*INPUT DATA:*
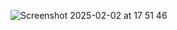 ![Screenshot 2025-02-02 at 17 51 46](https://github.com/user-attachments/assets/8a6a2e90-4f5b-40a9-9564-0413a400a2ae)

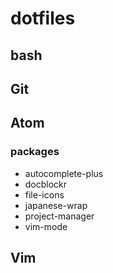 # dotfiles
## bash
## Git
## Atom
### packages
- autocomplete-plus
- docblockr
- file-icons
- japanese-wrap
- project-manager
- vim-mode

## Vim
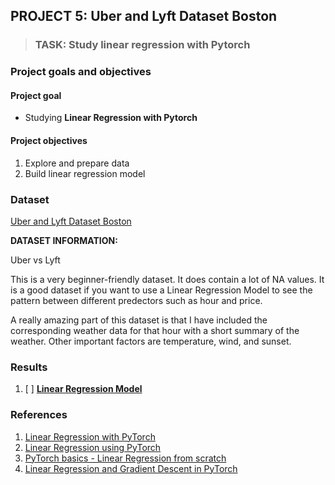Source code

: ## PROJECT 5: Uber and Lyft Dataset Boston

> ### TASK: Study linear regression with Pytorch
> 

### Project goals and objectives

#### Project goal

- Studying **Linear Regression with Pytorch**

#### Project objectives

1. Explore and prepare data 
2. Build linear regression model


### Dataset

[Uber and Lyft Dataset Boston](https://www.kaggle.com/brllrb/uber-and-lyft-dataset-boston-ma)

**DATASET INFORMATION:**

Uber vs Lyft

This is a very beginner-friendly dataset. It does contain a lot of NA values. It is a good dataset if you want to use a Linear Regression Model to see the pattern between different predectors such as hour and price.

A really amazing part of this dataset is that I have included the corresponding weather data for that hour with a short summary of the weather. Other important factors are temperature, wind, and sunset.


### Results

1. [ ] [**Linear Regression Model**]()



### References

1. [Linear Regression with PyTorch](https://towardsdatascience.com/linear-regression-with-pytorch-eb6dedead817)
2. [Linear Regression using PyTorch](https://www.geeksforgeeks.org/linear-regression-using-pytorch/)
3. [PyTorch basics - Linear Regression from scratch](https://www.kaggle.com/aakashns/pytorch-basics-linear-regression-from-scratch)
4. [Linear Regression and Gradient Descent in PyTorch](https://www.analyticsvidhya.com/blog/2021/08/linear-regression-and-gradient-descent-in-pytorch/)




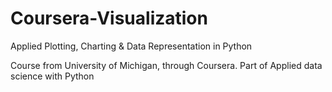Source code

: # Coursera-Visualization
Applied Plotting, Charting &amp; Data Representation in Python

Course from University of Michigan, through Coursera. Part of Applied data science with Python
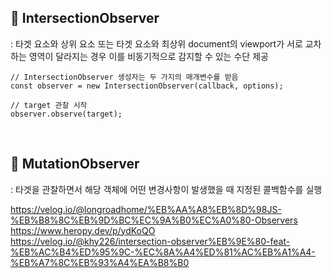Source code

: ## 📍 IntersectionObserver
: 타겟 요소와 상위 요소 또는 타겟 요소와 최상위 document의 viewport가 서로 교차하는 영역이 달라지는 경우
이를 비동기적으로 감지할 수 있는 수단 제공

    // IntersectionObserver 생성자는 두 가지의 매개변수를 받음
    const observer = new IntersectionObserver(callback, options);

    // target 관찰 시작
    observer.observe(target);

<br>

## 📍 MutationObserver
: 타겟을 관찰하면서 해당 객체에 어떤 변경사항이 발생했을 때 지정된 콜백함수를 실행





https://velog.io/@longroadhome/%EB%AA%A8%EB%8D%98JS-%EB%B8%8C%EB%9D%BC%EC%9A%B0%EC%A0%80-Observers
<br>
https://www.heropy.dev/p/ydKoQO
<br>
https://velog.io/@khy226/intersection-observer%EB%9E%80-feat-%EB%AC%B4%ED%95%9C-%EC%8A%A4%ED%81%AC%EB%A1%A4-%EB%A7%8C%EB%93%A4%EA%B8%B0
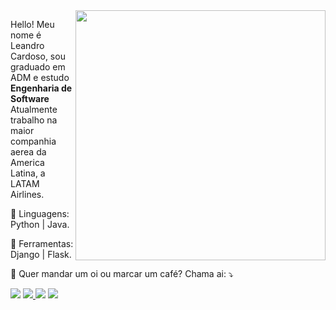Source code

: <img src="https://raw.githubusercontent.com/MicaelliMedeiros/micaellimedeiros/master/image/computer-illustration.png" min-width="400px" max-width="400px" width="400px" align="right">

<p align="left"> 
  Hello! Meu nome é Leandro Cardoso, sou graduado em ADM e estudo <strong>Engenharia de Software</strong> </br>
  Atualmente trabalho na maior companhia aerea da America Latina, a LATAM Airlines.
</p>

<p align="left">
  🦄 Linguagens: Python | Java.
</p>

<p align="left">
  💼 Ferramentas: Django | Flask.
</p>

<p align="left">
  💌 Quer mandar um oi ou marcar um café? Chama ai: ⤵️
</p>

<p align="left">
  <a href="#" alt="Gmail">
  <img src="https://img.shields.io/badge/-Gmail-FF0000?style=flat-square&labelColor=FF0000&logo=gmail&logoColor=white&link=lhzxdev@gmail.com" /></a>

  <a href="#" alt="LinkedIn">
  <img src="https://img.shields.io/badge/-Linkedin-0e76a8?style=flat-square&logo=Linkedin&logoColor=white&link=https://www.linkedin.com/in/lhzxdev/" /</a>

  <a href="#" alt="WhatsApp">
  <img src="https://img.shields.io/badge/-WhatsApp-25d366?style=flat-square&labelColor=25d366&logo=whatsapp&logoColor=white&link=https://api.whatsapp.com/send?phone=5579999207896"/></a>

  <a href="#" alt="Instagram">
  <img src="https://img.shields.io/badge/-Instagram-DF0174?style=flat-square&labelColor=DF0174&logo=instagram&logoColor=white&link=instagram.com/dosedecampari"/></a>
</p>
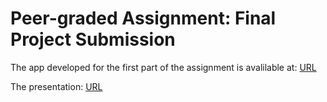 # Peer-graded Assignment: Final Project Submission

The app developed for the first part of the assignment is avalilable at: 
[URL]( https://phuchuyvo987.shinyapps.io/shiny-application-and-reproducible-pitch/)

The presentation: [URL](https://rpubs.com/PhucHuyVo/893610)
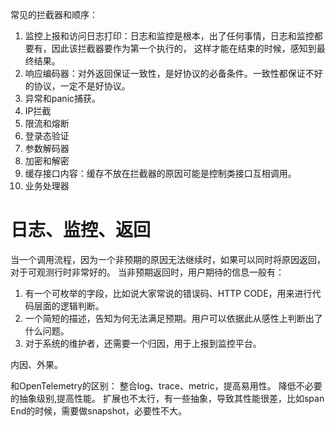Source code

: 常见的拦截器和顺序：
1. 监控上报和访问日志打印：日志和监控是根本，出了任何事情，日志和监控都要有，因此该拦截器要作为第一个执行的，
这样才能在结束的时候，感知到最终结果。
3. 响应编码器：对外返回保证一致性，是好协议的必备条件。一致性都保证不好的协议，一定不是好协议。
2. 异常和panic捕获。
2. IP拦截
6. 限流和熔断
5. 登录态验证
2. 参数解码器
3. 加密和解密
7. 缓存接口内容：缓存不放在拦截器的原因可能是控制类接口互相调用。
4. 业务处理器


# 日志、监控、返回
当一个调用流程，因为一个非预期的原因无法继续时，如果可以同时将原因返回，对于可观测行时非常好的。
当非预期返回时，用户期待的信息一般有：
1. 有一个可枚举的字段，比如说大家常说的错误码、HTTP CODE，用来进行代码层面的逻辑判断。
2. 一个简短的描述，告知为何无法满足预期。用户可以依据此从感性上判断出了什么问题。
3. 对于系统的维护者，还需要一个归因，用于上报到监控平台。

内因、外果。

和OpenTelemetry的区别：
整合log、trace、metric，提高易用性。
降低不必要的抽象级别,提高性能。
扩展也不太行，有一些抽象，导致其性能很差，比如span End的时候，需要做snapshot，必要性不大。
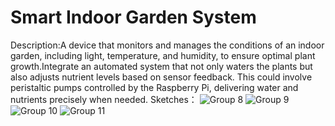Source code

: # Smart Indoor Garden System
Description:A device that monitors and manages the conditions of an indoor garden, including light, temperature, and humidity, to ensure optimal plant growth.Integrate an automated system that not only waters the plants but also adjusts nutrient levels based on sensor feedback. This could involve peristaltic pumps controlled by the Raspberry Pi, delivering water and nutrients precisely when needed.
Sketches：
![Group 8](https://github.com/hzc0726/514-Project/assets/155592798/e38ac407-db5a-4aed-b1c9-a067061fec5b)
![Group 9](https://github.com/hzc0726/514-Project/assets/155592798/43194879-00a6-4e40-8612-833582c924c4)
![Group 10](https://github.com/hzc0726/514-Project/assets/155592798/c0417f97-090f-4456-ae82-16407b87d975)
![Group 11](https://github.com/hzc0726/514-Project/assets/155592798/c086e341-c4ba-4293-a22c-78a5ad503864)
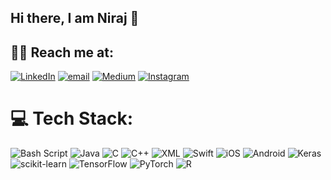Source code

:## Hi there, I am Niraj 👋



## 👨‍💻 Reach me at:
[![LinkedIn](https://img.shields.io/badge/LinkedIn-%230077B5.svg?logo=linkedin&logoColor=white)](https://linkedin.com/in/nirajsingh0878/) 
[![email](https://img.shields.io/badge/Email-D14836?logo=gmail&logoColor=white)](mailto:nirajsingh0878@gmail.com) 
[![Medium](https://img.shields.io/badge/Medium-12100E?logo=medium&logoColor=white)](https://medium.com/@nirajsingh0878) 
[![Instagram](https://img.shields.io/badge/Instagram-E4405F?logo=instagram&logoColor=white)](https://instagram.com/_niraj.exe_)

# 💻 Tech Stack:
![Bash Script](https://img.shields.io/badge/bash_script-%23121011.svg?style=for-the-badge&logo=gnu-bash&logoColor=white) 
![Java](https://img.shields.io/badge/java-%23ED8B00.svg?style=for-the-badge&logo=openjdk&logoColor=white) 
![C](https://img.shields.io/badge/c-%2300599C.svg?style=for-the-badge&logo=c&logoColor=white)
![C++](https://img.shields.io/badge/c++-%2300599C.svg?style=for-the-badge&logo=c%2B%2B&logoColor=white) 
![XML](https://img.shields.io/badge/XML-%23e34c26.svg?style=for-the-badge&logo=xml&logoColor=white)
![Swift](https://img.shields.io/badge/Swift-F05138?style=for-the-badge&logo=swift&logoColor=white)
![iOS](https://img.shields.io/badge/iOS_Development-000000?style=for-the-badge&logo=apple&logoColor=white)
![Android](https://img.shields.io/badge/Android_App_Dev-3DDC84?style=for-the-badge&logo=android&logoColor=white)
![Keras](https://img.shields.io/badge/Keras-%23D00000.svg?style=for-the-badge&logo=Keras&logoColor=white) 
![scikit-learn](https://img.shields.io/badge/scikit--learn-%23F7931E.svg?style=for-the-badge&logo=scikit-learn&logoColor=white)
![TensorFlow](https://img.shields.io/badge/TensorFlow-%23FF6F00.svg?style=for-the-badge&logo=TensorFlow&logoColor=white) 
![PyTorch](https://img.shields.io/badge/PyTorch-%23EE4C2C.svg?style=for-the-badge&logo=PyTorch&logoColor=white) 
![R](https://img.shields.io/badge/r-%23276DC3.svg?style=for-the-badge&logo=r&logoColor=white) 


<!-- Proudly created with GPRM ( https://gprm.itsvg.in ) -->

<!--
**nirajsingh0878/nirajsingh0878** is a ✨ _special_ ✨ repository because its `README.md` (this file) appears on your GitHub profile.

Here are some ideas to get you started:

- 🔭 I’m currently working on ...
- 🌱 I’m currently learning ...
- 👯 I’m looking to collaborate on ...
- 🤔 I’m looking for help with ...
- 💬 Ask me about ...
- 📫 How to reach me: ...
- 😄 Pronouns: ...
- ⚡ Fun fact: ...
-->
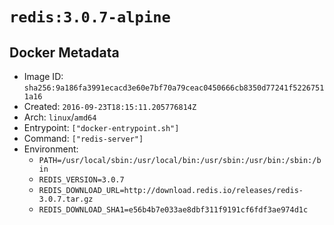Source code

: # `redis:3.0.7-alpine`

## Docker Metadata

- Image ID: `sha256:9a186fa3991ecacd3e60e7bf70a79ceac0450666cb8350d77241f52267511a16`
- Created: `2016-09-23T18:15:11.205776814Z`
- Arch: `linux`/`amd64`
- Entrypoint: `["docker-entrypoint.sh"]`
- Command: `["redis-server"]`
- Environment:
  - `PATH=/usr/local/sbin:/usr/local/bin:/usr/sbin:/usr/bin:/sbin:/bin`
  - `REDIS_VERSION=3.0.7`
  - `REDIS_DOWNLOAD_URL=http://download.redis.io/releases/redis-3.0.7.tar.gz`
  - `REDIS_DOWNLOAD_SHA1=e56b4b7e033ae8dbf311f9191cf6fdf3ae974d1c`
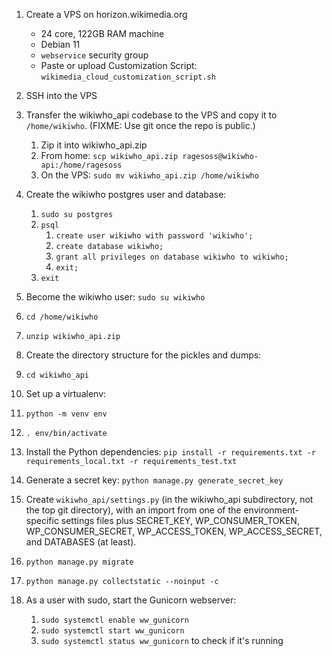 1. Create a VPS on horizon.wikimedia.org
   * 24 core, 122GB RAM machine
   * Debian 11
   * `webservice` security group
   * Paste or upload Customization Script: `wikimedia_cloud_customization_script.sh`

2. SSH into the VPS
3. Transfer the wikiwho_api codebase to the VPS and copy it to `/home/wikiwho`. (FIXME: Use git once the repo is public.)
   1. Zip it into wikiwho_api.zip
   2. From home: `scp wikiwho_api.zip ragesoss@wikiwho-api:/home/ragesoss`
   3. On the VPS: `sudo mv wikiwho_api.zip /home/wikiwho`

4. Create the wikiwho postgres user and database:
   1. `sudo su postgres`
   2. `psql`
      1. `create user wikiwho with password 'wikiwho';`
      2. `create database wikiwho;`
      3. `grant all privileges on database wikiwho to wikiwho;`
      4. `exit;`
   3. `exit`
5. Become the wikiwho user: `sudo su wikiwho`
6. `cd /home/wikiwho`
7. `unzip wikiwho_api.zip`
8. Create the directory structure for the pickles and dumps:
9.  `cd wikiwho_api`
10.  Set up a virtualenv:
   1. `python -m venv env`
   2. `. env/bin/activate`
11.  Install the Python dependencies: `pip install -r requirements.txt -r requirements_local.txt -r requirements_test.txt`
12.  Generate a secret key: `python manage.py generate_secret_key`
13.  Create `wikiwho_api/settings.py` (in the wikiwho_api subdirectory, not the top git directory), with an import from one of the environment-specific settings files plus SECRET_KEY, WP_CONSUMER_TOKEN, WP_CONSUMER_SECRET, WP_ACCESS_TOKEN, WP_ACCESS_SECRET, and DATABASES (at least).
14. `python manage.py migrate`
15. `python manage.py collectstatic --noinput -c`
16. As a user with sudo, start the Gunicorn webserver:
    1.  `sudo systemctl enable ww_gunicorn`
    2.  `sudo systemctl start ww_gunicorn`
    3.  `sudo systemctl status ww_gunicorn` to check if it's running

*WRITTEN TASK:* Change "Atom" to "VS Code" in the lines from the start through the line with "5: Uber and Lyft Dataset Boston", and give those lines again with nothing else altered. Leave the pictures out.

*PROBLEM SOLUTION:*
 ![Screenshot 2025-02-02 at 17 51 46](https://github.com/user-attachments/assets/8a6a2e90-4f5b-40a9-9564-0413a400a2ae)

 # dotfiles
## bash
## Git
## VS Code
### packages
- autocomplete-plus
- docblockr
- file-icons
- japanese-wrap
- project-manager
- vim-mode

## Vim
Source code

: ## PROJECT 5: Uber and Lyft Dataset Boston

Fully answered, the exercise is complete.